(Stored entries)
-----

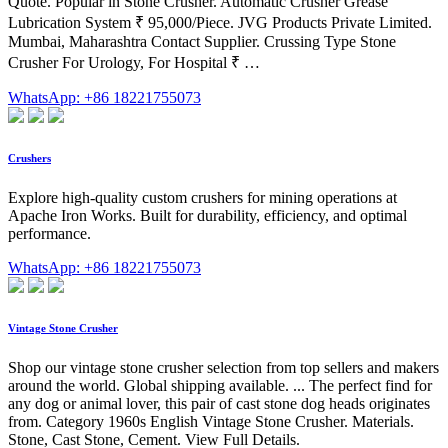
Quote. Popular in Stone Crusher. Automatic Crusher Grease
Lubrication System ₹ 95,000/Piece. JVG Products Private Limited.
Mumbai, Maharashtra Contact Supplier. Crussing Type Stone
Crusher For Urology, For Hospital ₹ …
WhatsApp: +86 18221755073
Crushers
Explore high-quality custom crushers for mining operations at
Apache Iron Works. Built for durability, efficiency, and optimal
performance.
WhatsApp: +86 18221755073
Vintage Stone Crusher
Shop our vintage stone crusher selection from top sellers and makers
around the world. Global shipping available. ... The perfect find for
any dog or animal lover, this pair of cast stone dog heads originates
from. Category 1960s English Vintage Stone Crusher. Materials.
Stone, Cast Stone, Cement. View Full Details.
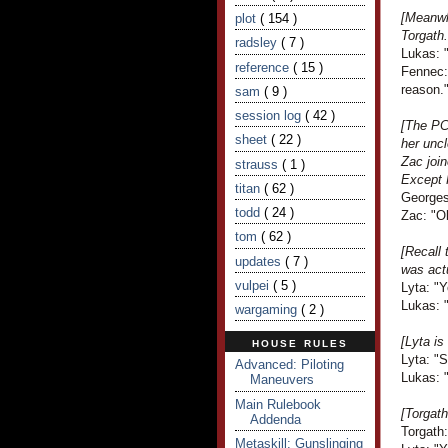
[Meanwh
plot
( 154 )
Torgath.
radsley
( 7 )
Lukas: "
reference
( 15 )
Fennec:
reason.
sam
( 9 )
session log
( 42 )
[The PCs
sheet
( 22 )
her uncl
Zac join
strauss
( 1 )
Except 
titan
( 62 )
Georges
todd
( 24 )
Zac: "Ob
tom
( 62 )
[Recall 
updates
( 7 )
was act
vulpei
( 5 )
Lyta: "
Lukas: 
wargaming
( 2 )
[Lyta is
HOUSE RULES
Lyta: "S
Advanced: Piloting
Lukas: "
Maneuvers
Main Rulebook
[Torgath
Addenda
Torgath:
Metaskill: Gunslinging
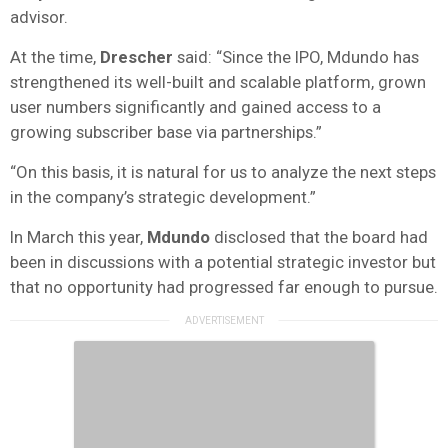
advisor.
At the time,
Drescher
said: “Since the IPO, Mdundo has
strengthened its well-built and scalable platform, grown
user numbers significantly and gained access to a
growing subscriber base via partnerships.”
“On this basis, it is natural for us to analyze the next steps
in the company’s strategic development.”
In March this year,
Mdundo
disclosed that the board had
been in discussions with a potential strategic investor but
that no opportunity had progressed far enough to pursue.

-----

● **Exercise prompt**
Restate each of the entries above word for word and skip every image.

● **Reply to the exercise**
Quote. Popular in Stone Crusher. Automatic Crusher Grease
Lubrication System ₹ 95,000/Piece. JVG Products Private Limited.
Mumbai, Maharashtra Contact Supplier. Crussing Type Stone
Crusher For Urology, For Hospital ₹ …
WhatsApp: +86 18221755073
Crushers
Explore high-quality custom crushers for mining operations at
Apache Iron Works. Built for durability, efficiency, and optimal
performance.
WhatsApp: +86 18221755073
Vintage Stone Crusher
Shop our vintage stone crusher selection from top sellers and makers
around the world. Global shipping available. ... The perfect find for
any dog or animal lover, this pair of cast stone dog heads originates
from. Category 1960s English Vintage Stone Crusher. Materials.
Stone, Cast Stone, Cement. View Full Details.
[Meanwh
plot
( 154 )
Torgath.
radsley
( 7 )
Lukas: "
reference
( 15 )
Fennec:
reason.
sam
( 9 )
session log
( 42 )
[The PCs
sheet
( 22 )
her uncl
Zac join
strauss
( 1 )
Except 
titan
( 62 )
Georges
todd
( 24 )
Zac: "Ob
tom
( 62 )
[Recall 
updates
( 7 )
was act
vulpei
( 5 )
Lyta: "
Lukas: 
wargaming
( 2 )
[Lyta is
HOUSE RULES
Lyta: "S
Advanced: Piloting
Lukas: "
Maneuvers
Main Rulebook
[Torgath
Addenda
Torgath:
Metaskill: Gunslinging
advisor.
At the time,
Drescher
said: “Since the IPO, Mdundo has
strengthened its well-built and scalable platform, grown
user numbers significantly and gained access to a
growing subscriber base via partnerships.”
“On this basis, it is natural for us to analyze the next steps
in the company’s strategic development.”
In March this year,
Mdundo
disclosed that the board had
been in discussions with a potential strategic investor but
that no opportunity had progressed far enough to pursue.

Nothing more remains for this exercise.